◆ **REQUIRED ACTION**: Using the records below, repeat exactly the lines from the one holding "903 2 55.06" through the one holding "410 174 38.62", both ends included, and no others.

[Collected data]
__________________________________________________
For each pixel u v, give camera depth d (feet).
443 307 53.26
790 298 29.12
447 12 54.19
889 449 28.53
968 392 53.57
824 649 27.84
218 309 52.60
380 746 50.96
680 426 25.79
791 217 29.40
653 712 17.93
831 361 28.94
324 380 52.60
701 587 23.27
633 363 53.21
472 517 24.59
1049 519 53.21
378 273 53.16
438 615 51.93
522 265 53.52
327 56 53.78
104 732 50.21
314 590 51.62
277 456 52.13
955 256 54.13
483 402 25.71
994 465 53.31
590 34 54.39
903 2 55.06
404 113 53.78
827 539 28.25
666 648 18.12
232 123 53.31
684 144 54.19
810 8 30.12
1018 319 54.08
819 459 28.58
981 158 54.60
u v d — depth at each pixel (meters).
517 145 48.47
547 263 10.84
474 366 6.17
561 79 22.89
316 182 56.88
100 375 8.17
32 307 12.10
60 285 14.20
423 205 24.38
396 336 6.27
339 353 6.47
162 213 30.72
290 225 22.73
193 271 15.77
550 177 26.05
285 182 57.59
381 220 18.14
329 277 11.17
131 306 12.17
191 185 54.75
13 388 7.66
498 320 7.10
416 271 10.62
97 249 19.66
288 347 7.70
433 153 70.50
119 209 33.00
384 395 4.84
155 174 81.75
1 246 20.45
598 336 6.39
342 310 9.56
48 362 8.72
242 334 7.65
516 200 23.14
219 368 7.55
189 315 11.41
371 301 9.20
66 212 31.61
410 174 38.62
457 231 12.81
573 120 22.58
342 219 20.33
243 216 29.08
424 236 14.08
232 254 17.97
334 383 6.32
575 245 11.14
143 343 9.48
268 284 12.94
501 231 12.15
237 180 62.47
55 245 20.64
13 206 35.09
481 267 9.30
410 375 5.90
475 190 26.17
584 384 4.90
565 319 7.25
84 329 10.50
__________________________________________________
◆ **RESPONSE TO THIS TASK**:
903 2 55.06
404 113 53.78
827 539 28.25
666 648 18.12
232 123 53.31
684 144 54.19
810 8 30.12
1018 319 54.08
819 459 28.58
981 158 54.60
u v d — depth at each pixel (meters).
517 145 48.47
547 263 10.84
474 366 6.17
561 79 22.89
316 182 56.88
100 375 8.17
32 307 12.10
60 285 14.20
423 205 24.38
396 336 6.27
339 353 6.47
162 213 30.72
290 225 22.73
193 271 15.77
550 177 26.05
285 182 57.59
381 220 18.14
329 277 11.17
131 306 12.17
191 185 54.75
13 388 7.66
498 320 7.10
416 271 10.62
97 249 19.66
288 347 7.70
433 153 70.50
119 209 33.00
384 395 4.84
155 174 81.75
1 246 20.45
598 336 6.39
342 310 9.56
48 362 8.72
242 334 7.65
516 200 23.14
219 368 7.55
189 315 11.41
371 301 9.20
66 212 31.61
410 174 38.62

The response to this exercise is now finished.